Netflix first jumped into the comic world with Daredevil and since released another season, Jessica Jones, Luke Cage and now Iron Fist. While critics have fallen in love with the Marvel/Netflix other series they shot down Iron Fist giving it awful reviews. Why?
The sad truth, however, is that Iron Fist is the weakest of Marvel’s Netflix series to date. As far as diversity, representation, and appropriation go, the series fails in a number of ways. But, over the course of its first six episodes, it also manages to fall short on basic levels like storytelling. Its creative laziness bankrupts the entire show. Marvel’s new series is a disappointing case study in studios needing to try harder to tell difficult stories well.
It was dragged through the mud for its bad action sequences, acting, and a horrible storyline. After watching the show this weekend I totally disagree with their stance. The action scenes rivaled those of DD’s and the acting was far better than that of Luke Cage and Jessica Jones. And as far as the storyline goes, Iron Fist may have been the deepest and heartwarming of the Marvel/Netflix series.
Danny Rand (Iron Fist) comes back to New York after being presumed dead for 15 years. He inherited 51 percent of the company his father started, falls in love and fights. But, where Jones and Cage fell short in their respective stories was the backstory. Cage gave up a few glimpse of his past life and Jones was more of a few scenes here and there. As much as ee loved the shows we never got connected with their character the way did Rand and DD.
Daredevil was more of us rooting for the little guy, Matt Murdock as he took on all challengers in Hell’s Kitchen but his story lacked a little depth as he tried his best to push his friends away from his secret. Rand, on the other hand, accepted his position and done everything possible to defend his friends. Similar stories but very different in the approach.
Cage was loved in the African-American community as a black superhero that could deflect bullets but the action in the show was not top of the line. The Villains were not believable and the big mystery of his half-brother as the main adversary came off as weak. Jones was by far the weakest of the bunch but we did get to meet Cage thanks to her.
All in all, I would have to give the nod to Iron Fist as the best story. Comic fans may have felt that an Asian character should have been the lead but Finn Jones did a wonderful job as Rand. There was no white privilege here. I didn’t hear any complaints about Tony Stark when he took over his father’s company or the Black Panther when he took over his. Keep race out of it and focus on what Marvell/Netflix has done and how they have changed the way we view TV shows.
3/4 is not bad. Jones didn’t get it done for me and maybe I missed some things along the way and will go back to rewatch and make sure. I love DD and the reason that may still stand out as the best to many is because we’ve had two seasons to digest his character. Iron Fist was mainly alone in his first with the Hand as DD received help from Elektra and The Punisher.

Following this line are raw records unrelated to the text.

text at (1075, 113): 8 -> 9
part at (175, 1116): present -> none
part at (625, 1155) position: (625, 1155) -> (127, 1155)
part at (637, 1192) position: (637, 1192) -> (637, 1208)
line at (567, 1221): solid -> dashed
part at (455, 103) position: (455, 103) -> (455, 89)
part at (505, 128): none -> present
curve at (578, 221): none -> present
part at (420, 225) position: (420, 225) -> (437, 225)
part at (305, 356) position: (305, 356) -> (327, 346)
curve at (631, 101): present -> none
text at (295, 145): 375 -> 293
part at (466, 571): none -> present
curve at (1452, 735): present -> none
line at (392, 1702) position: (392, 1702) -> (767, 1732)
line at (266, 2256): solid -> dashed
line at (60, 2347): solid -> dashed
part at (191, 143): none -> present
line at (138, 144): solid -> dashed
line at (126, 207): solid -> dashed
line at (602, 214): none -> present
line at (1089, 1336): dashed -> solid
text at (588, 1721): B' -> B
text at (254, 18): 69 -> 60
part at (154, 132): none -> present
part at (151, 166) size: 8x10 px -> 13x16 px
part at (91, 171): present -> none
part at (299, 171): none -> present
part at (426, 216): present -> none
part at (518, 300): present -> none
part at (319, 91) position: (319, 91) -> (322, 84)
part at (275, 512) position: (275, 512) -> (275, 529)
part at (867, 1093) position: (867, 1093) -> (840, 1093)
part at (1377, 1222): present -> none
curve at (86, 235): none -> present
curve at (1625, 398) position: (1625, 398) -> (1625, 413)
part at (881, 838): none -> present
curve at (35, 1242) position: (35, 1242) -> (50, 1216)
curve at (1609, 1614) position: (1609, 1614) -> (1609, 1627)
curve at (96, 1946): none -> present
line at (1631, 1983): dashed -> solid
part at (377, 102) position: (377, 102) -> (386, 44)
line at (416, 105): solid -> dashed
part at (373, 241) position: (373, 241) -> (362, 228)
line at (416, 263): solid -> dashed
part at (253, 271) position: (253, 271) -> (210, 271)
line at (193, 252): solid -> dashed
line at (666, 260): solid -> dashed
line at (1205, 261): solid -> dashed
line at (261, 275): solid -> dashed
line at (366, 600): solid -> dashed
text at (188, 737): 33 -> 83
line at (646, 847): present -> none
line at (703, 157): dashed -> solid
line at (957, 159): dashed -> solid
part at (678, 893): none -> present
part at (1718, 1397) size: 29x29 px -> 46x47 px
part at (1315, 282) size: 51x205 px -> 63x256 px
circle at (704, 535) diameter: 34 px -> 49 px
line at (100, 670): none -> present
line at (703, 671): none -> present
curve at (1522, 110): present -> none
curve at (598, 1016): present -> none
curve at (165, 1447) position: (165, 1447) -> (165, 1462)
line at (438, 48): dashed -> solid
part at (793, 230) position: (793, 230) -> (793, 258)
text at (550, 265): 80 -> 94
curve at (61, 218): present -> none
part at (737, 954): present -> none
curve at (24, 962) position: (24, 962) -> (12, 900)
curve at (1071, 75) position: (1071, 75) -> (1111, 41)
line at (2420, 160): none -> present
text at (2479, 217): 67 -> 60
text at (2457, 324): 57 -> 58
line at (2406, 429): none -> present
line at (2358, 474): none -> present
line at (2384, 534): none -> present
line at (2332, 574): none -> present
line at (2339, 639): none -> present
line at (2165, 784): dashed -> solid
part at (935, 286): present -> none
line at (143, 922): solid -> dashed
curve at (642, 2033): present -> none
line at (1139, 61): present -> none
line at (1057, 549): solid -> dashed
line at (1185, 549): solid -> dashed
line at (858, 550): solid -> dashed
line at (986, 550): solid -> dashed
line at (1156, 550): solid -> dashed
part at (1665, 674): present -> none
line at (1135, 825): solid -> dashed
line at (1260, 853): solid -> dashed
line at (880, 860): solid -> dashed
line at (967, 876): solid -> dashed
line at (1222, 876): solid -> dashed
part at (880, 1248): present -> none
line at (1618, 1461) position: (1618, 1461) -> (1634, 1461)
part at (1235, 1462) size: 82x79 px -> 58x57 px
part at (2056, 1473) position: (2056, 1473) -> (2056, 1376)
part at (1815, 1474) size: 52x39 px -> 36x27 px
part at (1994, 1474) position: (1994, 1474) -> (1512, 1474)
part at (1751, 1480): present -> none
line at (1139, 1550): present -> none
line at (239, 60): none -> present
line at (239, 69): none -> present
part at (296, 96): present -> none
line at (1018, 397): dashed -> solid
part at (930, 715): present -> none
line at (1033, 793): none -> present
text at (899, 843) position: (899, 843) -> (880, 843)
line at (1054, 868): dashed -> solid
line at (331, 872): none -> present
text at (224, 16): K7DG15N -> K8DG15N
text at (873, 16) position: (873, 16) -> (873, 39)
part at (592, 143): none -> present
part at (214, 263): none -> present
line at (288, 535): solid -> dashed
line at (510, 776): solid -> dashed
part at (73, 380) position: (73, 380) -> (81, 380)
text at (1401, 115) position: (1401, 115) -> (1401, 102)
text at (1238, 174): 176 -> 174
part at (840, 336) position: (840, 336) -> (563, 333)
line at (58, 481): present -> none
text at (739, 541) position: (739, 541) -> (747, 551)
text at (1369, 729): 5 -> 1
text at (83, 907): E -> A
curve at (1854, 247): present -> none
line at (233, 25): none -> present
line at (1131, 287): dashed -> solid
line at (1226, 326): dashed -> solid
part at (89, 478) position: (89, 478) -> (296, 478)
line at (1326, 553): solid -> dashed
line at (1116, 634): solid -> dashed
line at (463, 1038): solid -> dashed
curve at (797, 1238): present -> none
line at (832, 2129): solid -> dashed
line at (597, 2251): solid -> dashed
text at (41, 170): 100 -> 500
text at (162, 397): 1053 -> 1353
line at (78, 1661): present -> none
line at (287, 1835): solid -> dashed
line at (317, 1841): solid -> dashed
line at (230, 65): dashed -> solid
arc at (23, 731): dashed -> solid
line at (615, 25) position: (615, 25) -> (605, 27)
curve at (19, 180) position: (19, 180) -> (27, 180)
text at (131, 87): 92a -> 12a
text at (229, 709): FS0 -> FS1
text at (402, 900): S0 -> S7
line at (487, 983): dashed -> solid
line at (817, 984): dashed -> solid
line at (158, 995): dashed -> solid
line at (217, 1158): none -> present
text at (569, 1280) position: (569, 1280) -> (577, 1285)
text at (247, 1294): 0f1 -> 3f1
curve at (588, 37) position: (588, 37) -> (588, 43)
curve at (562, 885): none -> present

You can bash the show for whatever reason but pay close attention as you watch Rand fight for his honor and those around him. Watch as he tries to atone for the mistakes he has made in the past for leaving K’un-Lun and really look as we get our first real shot at a hero in love between him and Colleen.
Nothing was wrong with this storyline is was the best that we’ve seen thus far. Can’t wait for The Defenders.